It happened so fast, and so slowly at the same time…
Seven o’clock in the evening, and he’s fresh from the bath, snug in his Minion pyjamas, and smelling delicious. I grab him and give him a squeeze. He’s partial to aggressive hugs, because it feels like wrestling, and he loves wrestling.
He’s five (“but it’s almost my birthday,” he tells me daily), and he’s clean, and warm, and happy, and just about ready to cuddle up on the couch for a cartoon and a snack before bed, but first he has to show me something. He always has to show me something.
“Watch me, mommy! Watch me, I’ve been practicing!”
I give him a nod of encouragement, and off he goes.
And he spins. He’s a human cyclone. I’ve never seen anything spin so quickly. He’s a Beyblade come to life.
“Wow,” I exclaim, unintentionally encouraging him to continue, and before I can stop him, he launches into his final, glorious spin — the spin to end all spins. It starts with a flying leap; he’s airborne, and it’s beautiful.
But he’s too dizzy. He’s not going to land it, he can’t, he’s coming in too hard, too fast, and much too close to the toy box.
I see it happen in slow motion. I’m on my feet, arms outstretched before I even hear the “CRACK” of his orbital bone hitting the pointed edge of the furniture. I cry out before he does, I grab him before he hits the ground, and push his face into my chest, certain that the pressure of my heart, my hand on the back of his head is the only thing keeping his eye in its socket. I run down the stairs. I’m shouting as if the house is on fire. As if we’re both on fire.
“ICE PACKS! GET SOME ICE PACKS! OHMYGODOHMYGODOHMYGOD,” I yell, racing through the house toward the kitchen, toward my husband. When did my house get so big? Why are there so many stairs? Have I been running for hours? I’VE BEEN RUNNING FOR HOURS!
“HIS EYE! IT’S HIS EYE, OH GOD, I CAN’T LOOK,” I shout, frantically pressing my sobbing child into his daddy’s arms, before turning my back on him, shoving my fist in my mouth and bearing down on an anguished scream. I stare at my chest, looking for gore but find nothing, save a few boogers, and some tear splotches — all of which might be my own.
My husband’s calm voice comes to me, breaking through the din of my own spiralling thoughts — thoughts that march right past Band-Aids and straight to white canes, helpful golden retrievers and eye patches. “He’ll never be a pilot,” I sob, inwardly, hiccupping outwardly.
“It’s OK, buddy. There’s just a little blood,” my husband says. “Here, you hold the ice pack I’ll go get a cloth. It’s going to be fine, dude, but it was close. You just about lost an eye,” he adds, setting his son on the couch with his blankie clutched in one hand, ice pack in the other.
Suddenly I realize I’m the only one still breathing hard. I’m the only one still crying. I go to my son and hug him, gently. He hates it.

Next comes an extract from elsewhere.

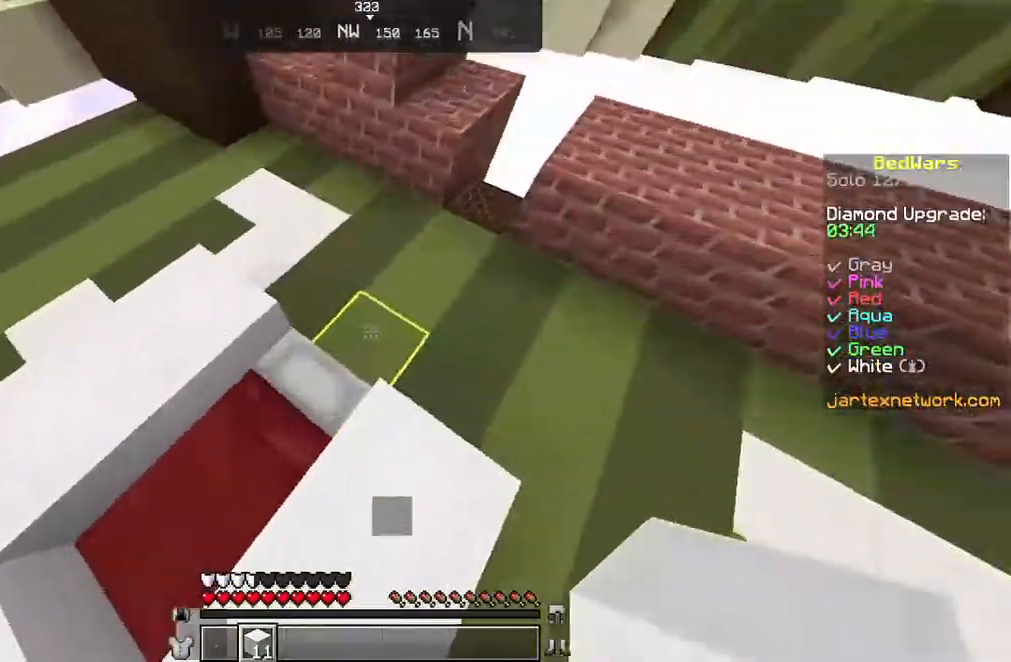
{"keys": [], "mouse": [], "events": [[33, "z", "up"], [133, "mouse_right", "down"], [200, "a", "down"], [233, "mouse_right", "up"], [500, "a", "up"]]}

“Stop it, mommy, I can’t see the TV,” he says over my head, more concerned with what he’s missing on Alvin and the Chipmunks than the fact that two minutes ago, in my imagination, his whole life changed as I clutched him against my chest.

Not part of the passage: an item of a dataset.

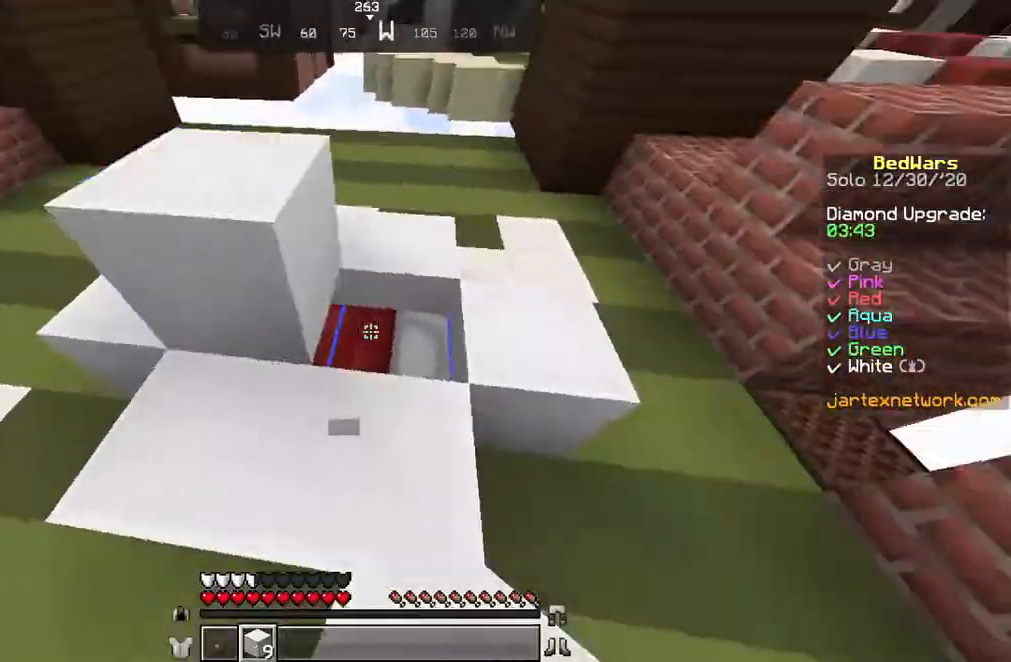
{"keys": ["z"], "mouse": [], "events": [[100, "mouse_right", "down"], [133, "mouse_right", "up"], [433, "z", "down"]]}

I leave the room to collect myself. My husband passes me in the hall, walking casually, probably thinking about trucks, or football or deadlifts, unaware of the tragedy that’s just played out in my mind.
Unaware that while my son will go to sleep this night with a bit of a bruise, and tiny cut that probably won’t even scar, I’ll be awake imagining how bad it might have been. Tomorrow I’ll wake up and cut up pool noodles and glue them to the furniture edges. It’ll be ugly, dammit, but it’ll be safe.
And spinning? Spinning will be banned.
Some people are calm in a crisis. I am not one of those people.